• [Entries provided]:
====

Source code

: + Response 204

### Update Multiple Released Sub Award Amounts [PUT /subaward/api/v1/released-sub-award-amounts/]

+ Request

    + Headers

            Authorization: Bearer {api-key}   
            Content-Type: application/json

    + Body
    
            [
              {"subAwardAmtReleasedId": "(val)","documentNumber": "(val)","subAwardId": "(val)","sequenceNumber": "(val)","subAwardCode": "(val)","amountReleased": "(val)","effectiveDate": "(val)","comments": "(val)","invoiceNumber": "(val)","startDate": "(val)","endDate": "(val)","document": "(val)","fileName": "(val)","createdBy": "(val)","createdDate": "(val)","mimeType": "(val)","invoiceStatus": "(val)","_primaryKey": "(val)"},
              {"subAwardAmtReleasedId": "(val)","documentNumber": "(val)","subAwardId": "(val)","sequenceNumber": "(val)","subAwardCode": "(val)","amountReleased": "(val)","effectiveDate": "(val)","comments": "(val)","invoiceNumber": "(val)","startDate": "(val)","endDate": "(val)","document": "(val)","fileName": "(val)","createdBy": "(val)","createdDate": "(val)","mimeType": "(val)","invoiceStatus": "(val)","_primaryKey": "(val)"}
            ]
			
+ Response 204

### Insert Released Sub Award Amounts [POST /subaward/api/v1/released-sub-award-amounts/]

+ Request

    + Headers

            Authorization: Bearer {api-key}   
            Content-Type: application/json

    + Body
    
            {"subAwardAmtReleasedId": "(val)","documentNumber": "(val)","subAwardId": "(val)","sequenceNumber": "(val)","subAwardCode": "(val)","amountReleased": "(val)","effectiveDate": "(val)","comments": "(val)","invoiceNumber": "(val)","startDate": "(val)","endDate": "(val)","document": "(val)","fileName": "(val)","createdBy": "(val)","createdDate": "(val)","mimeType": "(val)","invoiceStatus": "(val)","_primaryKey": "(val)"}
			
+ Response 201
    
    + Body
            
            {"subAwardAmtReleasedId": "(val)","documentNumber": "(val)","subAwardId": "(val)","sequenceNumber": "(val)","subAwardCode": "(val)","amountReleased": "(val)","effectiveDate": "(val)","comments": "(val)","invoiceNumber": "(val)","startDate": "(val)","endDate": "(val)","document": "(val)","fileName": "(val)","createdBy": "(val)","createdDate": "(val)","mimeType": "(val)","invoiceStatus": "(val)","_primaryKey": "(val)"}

====

• [Work item]:
Every line of the material above that has the string "invoiceNumber" needs pulling out.

• [Response to the exercise]:
              {"subAwardAmtReleasedId": "(val)","documentNumber": "(val)","subAwardId": "(val)","sequenceNumber": "(val)","subAwardCode": "(val)","amountReleased": "(val)","effectiveDate": "(val)","comments": "(val)","invoiceNumber": "(val)","startDate": "(val)","endDate": "(val)","document": "(val)","fileName": "(val)","createdBy": "(val)","createdDate": "(val)","mimeType": "(val)","invoiceStatus": "(val)","_primaryKey": "(val)"},
              {"subAwardAmtReleasedId": "(val)","documentNumber": "(val)","subAwardId": "(val)","sequenceNumber": "(val)","subAwardCode": "(val)","amountReleased": "(val)","effectiveDate": "(val)","comments": "(val)","invoiceNumber": "(val)","startDate": "(val)","endDate": "(val)","document": "(val)","fileName": "(val)","createdBy": "(val)","createdDate": "(val)","mimeType": "(val)","invoiceStatus": "(val)","_primaryKey": "(val)"}
            {"subAwardAmtReleasedId": "(val)","documentNumber": "(val)","subAwardId": "(val)","sequenceNumber": "(val)","subAwardCode": "(val)","amountReleased": "(val)","effectiveDate": "(val)","comments": "(val)","invoiceNumber": "(val)","startDate": "(val)","endDate": "(val)","document": "(val)","fileName": "(val)","createdBy": "(val)","createdDate": "(val)","mimeType": "(val)","invoiceStatus": "(val)","_primaryKey": "(val)"}
            {"subAwardAmtReleasedId": "(val)","documentNumber": "(val)","subAwardId": "(val)","sequenceNumber": "(val)","subAwardCode": "(val)","amountReleased": "(val)","effectiveDate": "(val)","comments": "(val)","invoiceNumber": "(val)","startDate": "(val)","endDate": "(val)","document": "(val)","fileName": "(val)","createdBy": "(val)","createdDate": "(val)","mimeType": "(val)","invoiceStatus": "(val)","_primaryKey": "(val)"}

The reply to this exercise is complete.